- _DIRECTIVE_
After locating the line that contains "Комплекс из дренажных ёмкостей" in the data below, set down exactly that line and each one after it through the line that contains "для канализации", and nothing more.

(Data excerpts)
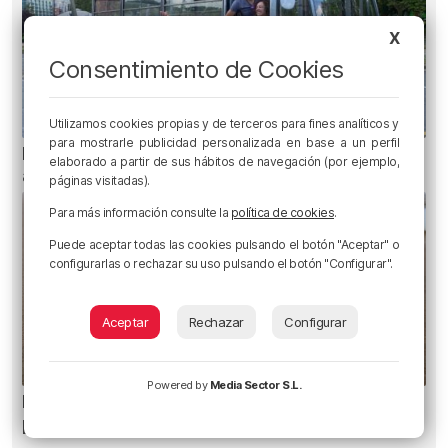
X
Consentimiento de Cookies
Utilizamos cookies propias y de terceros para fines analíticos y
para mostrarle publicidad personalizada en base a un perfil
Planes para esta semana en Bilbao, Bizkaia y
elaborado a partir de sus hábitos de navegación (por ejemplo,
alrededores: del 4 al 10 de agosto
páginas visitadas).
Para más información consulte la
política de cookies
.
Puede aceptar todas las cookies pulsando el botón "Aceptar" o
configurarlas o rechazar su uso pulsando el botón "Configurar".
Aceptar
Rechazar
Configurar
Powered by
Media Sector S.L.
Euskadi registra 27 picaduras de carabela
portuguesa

...

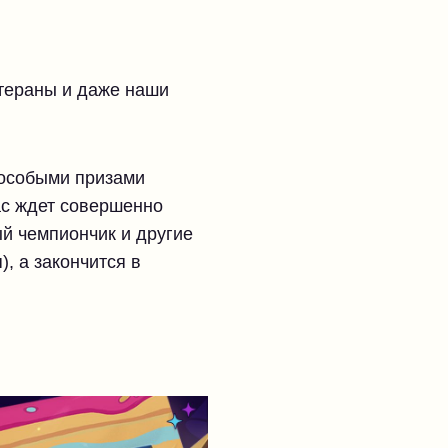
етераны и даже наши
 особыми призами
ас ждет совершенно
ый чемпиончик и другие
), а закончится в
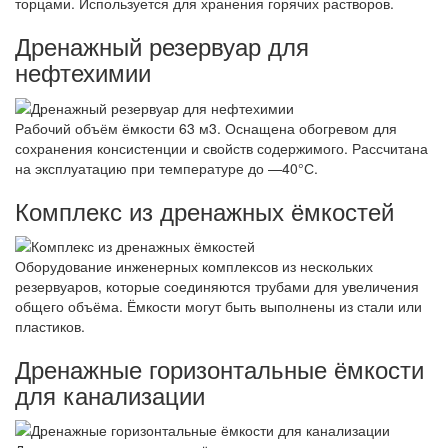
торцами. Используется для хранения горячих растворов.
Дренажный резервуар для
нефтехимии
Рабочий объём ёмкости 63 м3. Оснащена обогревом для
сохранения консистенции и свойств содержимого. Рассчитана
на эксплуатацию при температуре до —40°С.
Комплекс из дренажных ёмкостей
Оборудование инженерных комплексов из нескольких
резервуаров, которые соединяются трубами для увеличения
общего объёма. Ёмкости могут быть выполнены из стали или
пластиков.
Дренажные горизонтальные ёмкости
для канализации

- _ANSWER SPACE_
Комплекс из дренажных ёмкостей
Оборудование инженерных комплексов из нескольких
резервуаров, которые соединяются трубами для увеличения
общего объёма. Ёмкости могут быть выполнены из стали или
пластиков.
Дренажные горизонтальные ёмкости
для канализации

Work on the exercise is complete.